Equally interesting is Above Us the Waves (VCI, $19.99), a 1955 film about the British midget submarine attacks on the German battleship the Tirpitz, which was anchored deep in a Norwegian fjord some 60 kilometers from the open ocean. This true story adventure is filled with suspense as the daring undersea raiders mount a second attack on the Tirpitz after their first foray fails.
Anthony Asquith’s We Dive at Dawn (VCI, $19.99) is another nail-biting submarine epic, though this time it’s a saga of full size subs. We Dive at Dawn stars John Mills as the Captain of the HMS Sea Tiger. Produced in 1943, We Dive at Dawn features excellent exterior shots showing the Sea Tiger and sub-tenders in their Scottish bases plus realistic interiors filmed at the Gaumont studios in London.

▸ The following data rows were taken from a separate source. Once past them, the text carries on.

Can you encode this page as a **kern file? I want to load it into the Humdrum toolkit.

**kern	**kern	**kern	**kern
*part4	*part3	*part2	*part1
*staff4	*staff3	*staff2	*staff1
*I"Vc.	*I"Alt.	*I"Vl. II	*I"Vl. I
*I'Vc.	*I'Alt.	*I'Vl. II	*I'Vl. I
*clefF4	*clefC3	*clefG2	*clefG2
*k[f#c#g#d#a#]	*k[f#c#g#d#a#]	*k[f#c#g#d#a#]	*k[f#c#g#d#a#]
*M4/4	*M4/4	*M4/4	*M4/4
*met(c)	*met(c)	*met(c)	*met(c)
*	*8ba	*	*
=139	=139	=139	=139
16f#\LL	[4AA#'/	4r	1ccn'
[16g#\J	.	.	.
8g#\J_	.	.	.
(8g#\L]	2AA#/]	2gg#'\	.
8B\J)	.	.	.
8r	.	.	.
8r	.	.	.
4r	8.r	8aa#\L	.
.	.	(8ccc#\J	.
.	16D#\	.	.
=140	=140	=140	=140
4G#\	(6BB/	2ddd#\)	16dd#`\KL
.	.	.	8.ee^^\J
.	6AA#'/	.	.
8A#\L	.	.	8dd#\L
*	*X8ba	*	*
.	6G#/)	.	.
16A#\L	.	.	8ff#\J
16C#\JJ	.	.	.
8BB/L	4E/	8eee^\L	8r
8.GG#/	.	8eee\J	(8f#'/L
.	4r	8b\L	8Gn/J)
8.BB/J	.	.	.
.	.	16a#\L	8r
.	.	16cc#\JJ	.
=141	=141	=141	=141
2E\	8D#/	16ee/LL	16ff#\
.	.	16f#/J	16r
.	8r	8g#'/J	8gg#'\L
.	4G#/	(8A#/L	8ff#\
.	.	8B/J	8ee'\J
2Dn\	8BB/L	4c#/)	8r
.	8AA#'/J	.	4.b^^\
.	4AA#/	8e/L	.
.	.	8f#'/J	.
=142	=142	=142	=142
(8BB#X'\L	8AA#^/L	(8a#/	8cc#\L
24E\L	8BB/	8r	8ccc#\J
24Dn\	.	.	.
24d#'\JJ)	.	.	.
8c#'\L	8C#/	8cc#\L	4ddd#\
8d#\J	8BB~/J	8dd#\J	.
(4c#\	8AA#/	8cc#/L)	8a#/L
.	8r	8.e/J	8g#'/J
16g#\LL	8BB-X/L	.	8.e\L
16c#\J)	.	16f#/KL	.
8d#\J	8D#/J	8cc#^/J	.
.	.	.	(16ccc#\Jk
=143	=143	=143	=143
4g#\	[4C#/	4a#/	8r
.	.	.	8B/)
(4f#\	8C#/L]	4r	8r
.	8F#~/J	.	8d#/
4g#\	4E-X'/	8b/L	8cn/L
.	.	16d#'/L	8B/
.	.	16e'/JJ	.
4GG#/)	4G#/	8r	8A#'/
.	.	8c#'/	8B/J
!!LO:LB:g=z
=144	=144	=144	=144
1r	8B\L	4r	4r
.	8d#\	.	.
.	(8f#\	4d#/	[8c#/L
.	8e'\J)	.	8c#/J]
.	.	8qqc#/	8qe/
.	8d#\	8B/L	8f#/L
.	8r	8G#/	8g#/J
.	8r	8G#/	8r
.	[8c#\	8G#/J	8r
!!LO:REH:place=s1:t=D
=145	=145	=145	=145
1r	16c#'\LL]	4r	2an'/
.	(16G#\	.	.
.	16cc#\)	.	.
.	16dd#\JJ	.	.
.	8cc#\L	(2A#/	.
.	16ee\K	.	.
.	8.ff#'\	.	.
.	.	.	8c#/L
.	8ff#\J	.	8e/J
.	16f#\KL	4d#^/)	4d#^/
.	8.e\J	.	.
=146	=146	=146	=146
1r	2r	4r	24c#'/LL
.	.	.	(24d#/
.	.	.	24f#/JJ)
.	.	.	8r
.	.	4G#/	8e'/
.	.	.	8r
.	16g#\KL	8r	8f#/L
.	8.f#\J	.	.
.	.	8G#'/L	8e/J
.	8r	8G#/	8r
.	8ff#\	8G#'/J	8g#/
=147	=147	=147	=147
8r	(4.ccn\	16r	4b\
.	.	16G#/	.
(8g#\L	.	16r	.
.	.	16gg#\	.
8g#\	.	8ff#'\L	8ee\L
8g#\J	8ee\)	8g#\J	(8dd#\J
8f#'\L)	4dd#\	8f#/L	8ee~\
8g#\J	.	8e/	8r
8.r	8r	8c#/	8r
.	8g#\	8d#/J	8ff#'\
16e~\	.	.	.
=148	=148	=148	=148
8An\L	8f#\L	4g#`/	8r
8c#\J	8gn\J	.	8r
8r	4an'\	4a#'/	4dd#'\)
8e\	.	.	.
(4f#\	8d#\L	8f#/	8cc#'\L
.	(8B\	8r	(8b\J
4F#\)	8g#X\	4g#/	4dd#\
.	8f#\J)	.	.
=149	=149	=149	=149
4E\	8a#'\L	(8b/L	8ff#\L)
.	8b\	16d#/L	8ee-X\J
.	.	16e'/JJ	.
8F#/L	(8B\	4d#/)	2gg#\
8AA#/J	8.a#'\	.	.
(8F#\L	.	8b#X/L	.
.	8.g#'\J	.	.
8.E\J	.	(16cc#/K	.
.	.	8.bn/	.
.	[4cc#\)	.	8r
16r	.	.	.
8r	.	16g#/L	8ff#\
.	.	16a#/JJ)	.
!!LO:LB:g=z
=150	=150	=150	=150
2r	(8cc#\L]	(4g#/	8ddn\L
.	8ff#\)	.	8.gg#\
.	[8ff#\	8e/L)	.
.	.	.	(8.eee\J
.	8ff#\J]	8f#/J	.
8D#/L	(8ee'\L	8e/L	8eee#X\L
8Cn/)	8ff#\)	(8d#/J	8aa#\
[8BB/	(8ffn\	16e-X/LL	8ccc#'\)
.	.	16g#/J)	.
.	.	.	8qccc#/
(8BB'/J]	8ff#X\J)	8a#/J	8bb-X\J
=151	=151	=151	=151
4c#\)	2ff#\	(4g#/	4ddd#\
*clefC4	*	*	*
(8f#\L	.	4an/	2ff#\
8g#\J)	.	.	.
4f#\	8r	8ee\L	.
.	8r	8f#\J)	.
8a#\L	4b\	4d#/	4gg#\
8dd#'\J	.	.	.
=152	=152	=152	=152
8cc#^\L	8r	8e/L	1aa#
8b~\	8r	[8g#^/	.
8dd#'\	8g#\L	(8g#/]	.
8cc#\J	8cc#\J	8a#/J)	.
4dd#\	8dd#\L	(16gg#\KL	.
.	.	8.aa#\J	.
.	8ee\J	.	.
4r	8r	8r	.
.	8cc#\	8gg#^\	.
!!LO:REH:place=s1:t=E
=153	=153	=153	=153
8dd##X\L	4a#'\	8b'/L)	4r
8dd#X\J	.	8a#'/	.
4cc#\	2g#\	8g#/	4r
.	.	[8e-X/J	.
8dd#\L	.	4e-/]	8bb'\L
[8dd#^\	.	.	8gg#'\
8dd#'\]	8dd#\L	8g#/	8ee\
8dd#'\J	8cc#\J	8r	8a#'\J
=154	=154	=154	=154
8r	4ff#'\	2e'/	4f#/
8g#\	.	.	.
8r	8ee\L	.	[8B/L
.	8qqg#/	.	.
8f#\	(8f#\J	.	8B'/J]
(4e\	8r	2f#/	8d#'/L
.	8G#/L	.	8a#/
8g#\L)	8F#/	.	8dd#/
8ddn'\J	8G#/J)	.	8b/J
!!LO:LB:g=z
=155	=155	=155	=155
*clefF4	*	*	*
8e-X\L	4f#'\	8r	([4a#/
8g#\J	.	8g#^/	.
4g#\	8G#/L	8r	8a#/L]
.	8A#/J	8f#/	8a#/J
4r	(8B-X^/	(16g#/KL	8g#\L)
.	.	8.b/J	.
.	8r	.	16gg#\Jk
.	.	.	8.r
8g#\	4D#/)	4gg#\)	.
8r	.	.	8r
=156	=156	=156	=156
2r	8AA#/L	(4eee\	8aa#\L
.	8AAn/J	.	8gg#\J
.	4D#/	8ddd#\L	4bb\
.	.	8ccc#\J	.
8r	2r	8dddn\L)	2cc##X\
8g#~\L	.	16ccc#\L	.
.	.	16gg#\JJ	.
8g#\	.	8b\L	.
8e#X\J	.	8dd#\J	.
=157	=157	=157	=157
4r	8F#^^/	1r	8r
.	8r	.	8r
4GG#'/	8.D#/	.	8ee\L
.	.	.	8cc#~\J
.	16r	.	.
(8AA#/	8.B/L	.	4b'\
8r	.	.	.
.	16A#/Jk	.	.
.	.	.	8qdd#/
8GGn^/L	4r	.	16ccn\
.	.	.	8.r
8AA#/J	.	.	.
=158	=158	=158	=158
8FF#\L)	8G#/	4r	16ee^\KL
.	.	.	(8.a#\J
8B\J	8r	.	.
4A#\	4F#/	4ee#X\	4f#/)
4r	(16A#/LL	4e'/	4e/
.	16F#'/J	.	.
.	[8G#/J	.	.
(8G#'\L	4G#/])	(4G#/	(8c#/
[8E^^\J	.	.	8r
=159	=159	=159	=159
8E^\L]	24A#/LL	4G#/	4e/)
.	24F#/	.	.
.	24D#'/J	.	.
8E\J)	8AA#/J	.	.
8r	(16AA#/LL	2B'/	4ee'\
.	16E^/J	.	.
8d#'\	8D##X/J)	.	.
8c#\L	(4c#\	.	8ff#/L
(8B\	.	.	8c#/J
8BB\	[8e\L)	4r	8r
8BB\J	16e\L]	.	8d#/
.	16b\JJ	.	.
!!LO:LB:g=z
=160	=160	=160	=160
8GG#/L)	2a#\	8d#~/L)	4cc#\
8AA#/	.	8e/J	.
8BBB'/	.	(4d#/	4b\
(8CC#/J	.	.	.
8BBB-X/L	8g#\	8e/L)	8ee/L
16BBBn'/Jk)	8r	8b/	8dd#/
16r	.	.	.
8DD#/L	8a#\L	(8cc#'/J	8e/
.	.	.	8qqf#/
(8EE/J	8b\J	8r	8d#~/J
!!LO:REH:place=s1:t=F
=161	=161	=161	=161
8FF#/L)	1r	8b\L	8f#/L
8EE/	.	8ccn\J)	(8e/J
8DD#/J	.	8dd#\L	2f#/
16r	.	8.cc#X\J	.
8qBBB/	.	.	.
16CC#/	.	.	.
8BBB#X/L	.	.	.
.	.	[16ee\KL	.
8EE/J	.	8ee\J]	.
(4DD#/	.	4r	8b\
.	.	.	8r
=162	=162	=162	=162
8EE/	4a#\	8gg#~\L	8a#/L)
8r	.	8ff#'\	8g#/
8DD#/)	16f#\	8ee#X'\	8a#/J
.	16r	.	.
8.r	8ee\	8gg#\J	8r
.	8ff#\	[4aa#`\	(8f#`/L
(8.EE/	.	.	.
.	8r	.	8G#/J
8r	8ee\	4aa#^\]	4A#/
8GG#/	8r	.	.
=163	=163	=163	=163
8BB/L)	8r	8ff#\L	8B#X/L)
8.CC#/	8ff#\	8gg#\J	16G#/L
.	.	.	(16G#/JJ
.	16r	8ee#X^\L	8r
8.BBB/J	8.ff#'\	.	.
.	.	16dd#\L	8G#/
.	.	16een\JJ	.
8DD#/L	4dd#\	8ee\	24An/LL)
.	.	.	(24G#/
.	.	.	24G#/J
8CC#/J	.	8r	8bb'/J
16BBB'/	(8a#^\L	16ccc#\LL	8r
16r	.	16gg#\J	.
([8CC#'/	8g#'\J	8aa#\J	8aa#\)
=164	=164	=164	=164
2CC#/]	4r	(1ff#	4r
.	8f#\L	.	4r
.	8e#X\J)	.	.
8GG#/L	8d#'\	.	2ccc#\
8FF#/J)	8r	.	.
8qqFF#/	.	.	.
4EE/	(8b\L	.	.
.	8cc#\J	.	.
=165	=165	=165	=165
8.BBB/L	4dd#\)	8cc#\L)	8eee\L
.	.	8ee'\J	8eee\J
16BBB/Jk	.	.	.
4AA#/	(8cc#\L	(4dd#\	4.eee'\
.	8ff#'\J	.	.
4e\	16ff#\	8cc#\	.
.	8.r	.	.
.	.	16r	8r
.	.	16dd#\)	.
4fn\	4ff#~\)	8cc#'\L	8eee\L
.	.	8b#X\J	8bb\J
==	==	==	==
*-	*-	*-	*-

Malta Story (VCI, $19.99), which stars Alec Guiness in a stirring story of the defense of Malta, was made in 1953 and benefits from location shooting, some great archival footage of the actual combat, and the use of real vintage World War II aircraft (wargamers will love this picture), which were available on Malta at that time, but were largely unavailable anywhere else. It was from Malta, which took a tremendous pounding from the Nazis, but remained unconquered, that the U.K. forces were able to interdict Rommel supply lines and the destruction of a major convoy is at the heart of this powerful film’s climax.
Another film that benefits greatly from location shooting is Sea of Sand (VCI, $19.99), which was directed by Guy Green, and shot in the Libyan desert in 1958. This saga of the Long Range Desert Group, used by the Brits to attack Rommel’s supply lines, is one of the best films of desert warfare ever made.